On Nov. 22, Mayor Jim Kenney announced the formation of a Task Force to combat the opioid epidemic in Philadelphia. The epidemic of abuse, addiction and overdose from opioids is a national crisis that now claims the lives of more than 28,000 Americans each year. Philadelphia is projected to have 840 drug overdose deaths in 2016, an increase from 2013 and nearly three times the number of homicides in the city. Eighty percent of those overdose deaths will involve opioids, including prescription painkillers, heroin, and fentanyl.

“The opioid epidemic has been taking lives, destroying families and undermining the quality of life of Philadelphians across the city,” said Mayor Jim Kenney. “This is a significant social and public health challenge requiring a comprehensive, citywide approach.”

The task force will be co-chaired by two City Commissioners, Arthur C. Evans, Jr., Ph.D., Department of Behavioral Health and Intellectual disAbility Services and Dr. Thomas Farley, Department of Public Health. It will be comprised of 16 members with representatives from a broad section of stakeholders who are affected by the epidemic including representatives from all relevant city departments and city council, addiction experts, researchers, physicians, business and community groups, persons with lived experience, state and federal government, and law enforcement.

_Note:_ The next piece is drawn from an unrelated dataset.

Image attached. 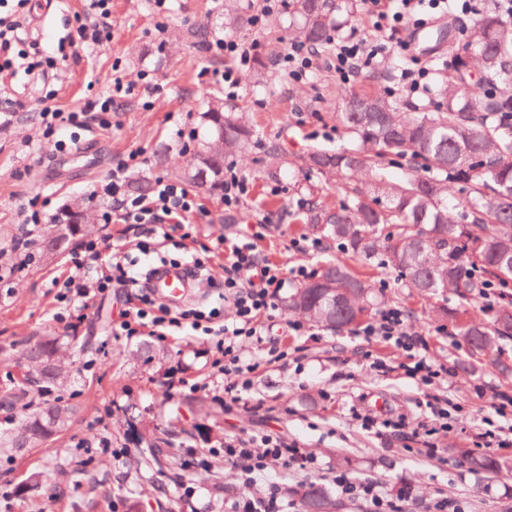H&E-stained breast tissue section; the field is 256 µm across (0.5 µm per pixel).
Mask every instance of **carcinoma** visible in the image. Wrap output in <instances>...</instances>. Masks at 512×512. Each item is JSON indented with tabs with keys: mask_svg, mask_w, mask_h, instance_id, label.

“Virtually everyone selected to serve on this task force has been immersed in this issue for a long time taking aggressive and strategic action to combat it but our efforts have been too fragmented,” said Arthur C. Evans, Jr., Ph.D., Commissioner of DBHIDS. “Coming together as a single unit will allow us to harness our collective expertise and put us in a stronger position to make an impact in response to an unprecedented epidemic that for multiple years has claimed more lives in Philadelphia than gun violence.”

This summer, commissioners Evans and Farley issued a city wide warning that a dangerous heroin laced with the powerful painkiller fentanyl was circulating in Philadelphia. The drug combo killed at least 28 people between March 3 and April 20. Fentanyl, an extremely potent opioid is 100 times stronger than morphine. “We need everyone to help us solve this problem by reducing the number of people who become addicted, getting people who are addicted into treatment, and preventing fatal overdose in users who are not yet in treatment” said Health Commissioner, Dr. Thomas Farley.

The Task force will work through five sub-committees that will include additional members:

  1. Comprehensive data collection and sharing
  2. Public education and prevention strategies
  3. Justice system, law enforcement, and first responders
  4. Service access, best practices, and treatment providers
  5. Overdose prevention and harm reduction

The task force will meet semimonthly for three months starting Jan. 11. They are charged with developing a comprehensive and coordinated plan to reduce opioid abuse, dependence and overdose in Philadelphia and draft a report of findings and recommendations for action to the Mayor within 90 days of their first meeting.